Monday, March 01, 2004

Gay Marriage

Lisa Schiffren, the author of an editorial in yesterday's New York Times, would have done well to take a look at Ted Barlow's CT post from last week -- particularly some of the (long) comments section. Schiffren defends President Bush's new War on Homosexuals with her editorial, "How the Judges Forced the President's Hand". The first claim is that Bush didn't want to make a big issue out of gay marriage, but he was forced to throw his weight into the new culture war that was started by a bunch of mean judges in Massachusetts. Let's go to the line-by-line. (I'm going to liberally excerpt passages. I won't use ellipses to show that I'm cutting sentences or paragraphs. As usual, I'm being honest and fair in my clippings, but you should check the context if you want to be sure what she has to say. Emphasis is added by me.)
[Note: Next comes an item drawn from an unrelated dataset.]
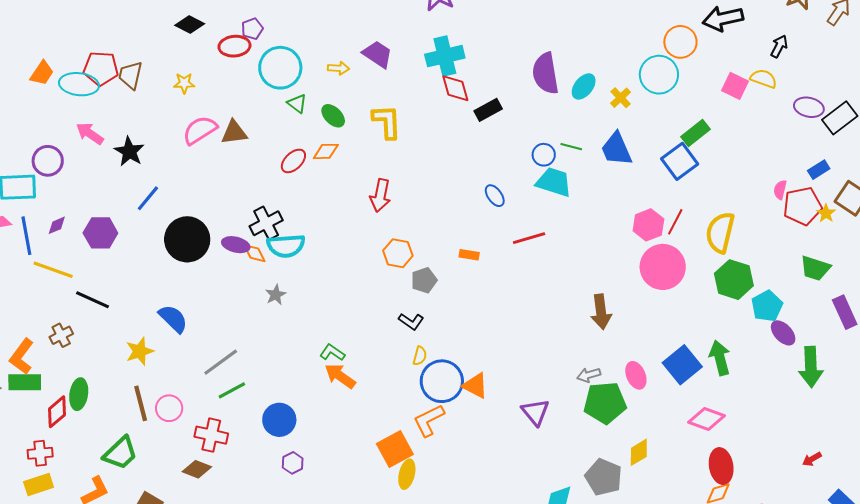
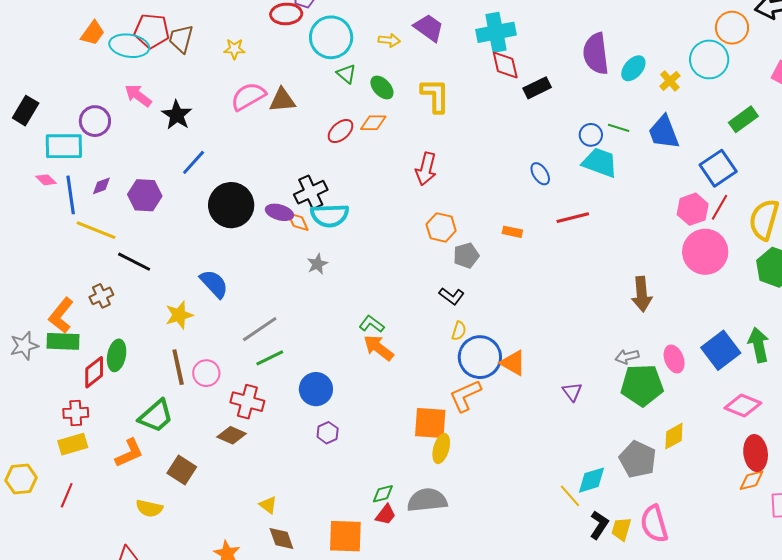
blue square: (680, 161) -> (718, 168), moved
purple triangle: (535, 412) -> (572, 392), size x0.7
orange square: (395, 449) -> (430, 423), turned 30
George W. Bush is not a culture warrior by inclination. And he clearly did not seek this fight over gay marriage. I'd guess that he, like most Americans, wishes it would go away.
I won't pretend to know the man's private desires, but it strikes me as possible to think that President Bush saw that his polls were dropping, and that a lot of big voting block is on his side of -- and feels strongly about -- this issue.
More ominously, four Massachusetts judges, looking to bring about radical social change from the bench, decided that their commonwealth must begin performing same-sex marriages this spring.
I guess in a sense this is true, but I love the use of 'must' here -- it makes me think that the judges started telling people they had to marry others of the same gender, whether they like it or not! It's cute.
Whether you favor gay marriage or not, it should be a concern when judges and officials decide to circumvent the democratic process on a core issue.
Yeah, don't you hate when the judicial branch does anything?
Marriage, defined as one man and one woman, has been a foundation of our culture for millenniums [sic]. It is society's basic institution for raising children. It expresses the unique relationship between men and women, an ideal based on love and care that is harnessed to the future: the next generation. It is how we protect children from the pain and frequent poverty of fatherlessness and family breakdown. Like private property and the rule of law, marriage is one of a few institution [sic] that hold up democracy.
If there's supposed to be a connection between the last line and the rest of the paragraph -- or any justification for the last line whatsoever -- I have no idea what it is.
The virtue of the amendment process is that it requires the consent of the governed. It forces nationwide debate and examination. Why are so many liberals now trying to keep that debate from happening?
I'm genuinely not sure what she's talking about here (and not in a smug, superior way). Liberals are trying to stop the debate from happening? Who? How? And if she's right about this claim, I join her in asking Why? I agree with the others who've commented that this is a historic opportunity for any group to get on the right side of an important issue. There are dividends to be earned once now is history. Update: Oh, now I get it! I think this is her 'argument':
1. If the amendment goes through, there will be discussion. 2. Liberals oppose the amendment. 3. Therefore, liberals oppose the discussion.
No wonder she didn't spell the argument out clearly. What was it Roderic said? "Humph! These arguments sound very well, but I can't help thinking that, if they were reduced to syllogistic form, they wouldn't hold water."